WHAT IS NEEDED: Once the line holding "right eye: (472, 319)" is found in the listing below, write it out and each later line exactly, up to and including the one holding "left elbow: (194, 289)".

EXERCISE DATA:
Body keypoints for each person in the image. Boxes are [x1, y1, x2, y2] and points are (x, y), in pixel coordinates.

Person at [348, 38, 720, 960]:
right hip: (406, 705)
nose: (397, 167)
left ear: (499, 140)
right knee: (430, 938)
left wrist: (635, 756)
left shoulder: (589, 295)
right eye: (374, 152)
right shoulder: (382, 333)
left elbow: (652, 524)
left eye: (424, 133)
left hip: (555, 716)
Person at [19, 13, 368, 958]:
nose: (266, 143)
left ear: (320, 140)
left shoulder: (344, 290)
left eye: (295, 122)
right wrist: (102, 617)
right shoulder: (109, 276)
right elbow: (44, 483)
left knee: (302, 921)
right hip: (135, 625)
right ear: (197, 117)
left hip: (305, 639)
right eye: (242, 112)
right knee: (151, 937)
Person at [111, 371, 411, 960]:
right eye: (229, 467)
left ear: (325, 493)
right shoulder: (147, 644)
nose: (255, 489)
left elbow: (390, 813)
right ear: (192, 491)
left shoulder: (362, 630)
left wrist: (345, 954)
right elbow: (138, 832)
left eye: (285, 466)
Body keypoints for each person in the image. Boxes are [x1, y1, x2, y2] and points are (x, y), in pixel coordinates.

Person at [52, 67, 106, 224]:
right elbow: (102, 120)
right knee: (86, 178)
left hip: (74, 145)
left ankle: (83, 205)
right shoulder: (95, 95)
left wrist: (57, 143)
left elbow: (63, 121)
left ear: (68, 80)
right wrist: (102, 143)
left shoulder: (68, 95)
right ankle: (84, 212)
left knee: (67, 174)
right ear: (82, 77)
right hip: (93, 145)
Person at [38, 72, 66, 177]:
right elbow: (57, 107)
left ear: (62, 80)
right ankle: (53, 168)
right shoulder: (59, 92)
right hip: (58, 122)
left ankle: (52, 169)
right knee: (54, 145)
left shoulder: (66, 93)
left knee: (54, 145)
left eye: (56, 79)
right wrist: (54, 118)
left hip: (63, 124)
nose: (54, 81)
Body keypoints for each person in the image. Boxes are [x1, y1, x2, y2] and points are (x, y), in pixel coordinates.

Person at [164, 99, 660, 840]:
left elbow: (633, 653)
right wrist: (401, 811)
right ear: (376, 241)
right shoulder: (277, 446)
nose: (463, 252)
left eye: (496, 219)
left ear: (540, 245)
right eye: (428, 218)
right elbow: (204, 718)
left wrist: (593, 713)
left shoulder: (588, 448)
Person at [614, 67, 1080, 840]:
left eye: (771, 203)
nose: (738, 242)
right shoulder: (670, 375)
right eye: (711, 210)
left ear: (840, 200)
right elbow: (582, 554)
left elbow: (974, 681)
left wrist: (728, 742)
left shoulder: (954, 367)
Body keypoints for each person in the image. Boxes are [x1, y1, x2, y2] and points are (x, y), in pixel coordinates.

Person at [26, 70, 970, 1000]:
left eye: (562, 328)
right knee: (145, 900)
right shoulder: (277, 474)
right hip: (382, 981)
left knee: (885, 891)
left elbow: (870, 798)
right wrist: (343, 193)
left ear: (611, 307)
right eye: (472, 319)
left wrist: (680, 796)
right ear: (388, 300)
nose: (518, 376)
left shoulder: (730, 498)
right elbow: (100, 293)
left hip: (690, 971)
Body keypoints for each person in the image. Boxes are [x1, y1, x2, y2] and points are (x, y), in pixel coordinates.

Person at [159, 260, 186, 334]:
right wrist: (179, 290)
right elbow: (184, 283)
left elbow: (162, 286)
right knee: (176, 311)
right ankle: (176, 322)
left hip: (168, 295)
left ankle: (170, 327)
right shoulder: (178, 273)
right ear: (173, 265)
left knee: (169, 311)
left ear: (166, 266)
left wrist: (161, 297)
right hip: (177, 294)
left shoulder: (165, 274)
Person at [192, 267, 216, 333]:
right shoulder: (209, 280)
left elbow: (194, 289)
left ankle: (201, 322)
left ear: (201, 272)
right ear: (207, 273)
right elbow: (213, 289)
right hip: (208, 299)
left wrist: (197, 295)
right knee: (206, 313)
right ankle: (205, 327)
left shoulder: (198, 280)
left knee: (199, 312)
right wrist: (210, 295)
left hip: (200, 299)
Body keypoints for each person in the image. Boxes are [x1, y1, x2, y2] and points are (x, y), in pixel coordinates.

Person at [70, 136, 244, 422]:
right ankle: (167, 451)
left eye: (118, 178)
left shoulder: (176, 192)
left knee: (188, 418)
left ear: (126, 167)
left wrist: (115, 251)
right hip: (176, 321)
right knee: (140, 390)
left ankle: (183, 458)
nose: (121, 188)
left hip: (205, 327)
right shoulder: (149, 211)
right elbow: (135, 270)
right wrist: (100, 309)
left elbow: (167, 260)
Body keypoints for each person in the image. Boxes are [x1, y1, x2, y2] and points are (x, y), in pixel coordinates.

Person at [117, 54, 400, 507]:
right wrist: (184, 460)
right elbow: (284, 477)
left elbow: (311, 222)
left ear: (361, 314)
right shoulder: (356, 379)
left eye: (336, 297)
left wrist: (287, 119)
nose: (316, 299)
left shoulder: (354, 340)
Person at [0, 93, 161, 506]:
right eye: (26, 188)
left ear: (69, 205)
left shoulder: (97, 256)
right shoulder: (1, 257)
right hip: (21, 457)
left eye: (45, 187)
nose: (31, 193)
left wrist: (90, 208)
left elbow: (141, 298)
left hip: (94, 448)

REPLY:
right eye: (472, 319)
left wrist: (680, 796)
right ear: (388, 300)
nose: (518, 376)
left shoulder: (730, 498)
right elbow: (100, 293)
left hip: (690, 971)
Body keypoints for each person in the image. Boxes are [x1, y1, x2, y2] and points are (x, y), in pixel coordinates.

Person at [159, 260, 186, 334]:
right wrist: (179, 290)
right elbow: (184, 283)
left elbow: (162, 286)
right knee: (176, 311)
right ankle: (176, 322)
left hip: (168, 295)
left ankle: (170, 327)
right shoulder: (178, 273)
right ear: (173, 265)
left knee: (169, 311)
left ear: (166, 266)
left wrist: (161, 297)
right hip: (177, 294)
left shoulder: (165, 274)
Person at [192, 267, 216, 333]:
right shoulder: (209, 280)
left elbow: (194, 289)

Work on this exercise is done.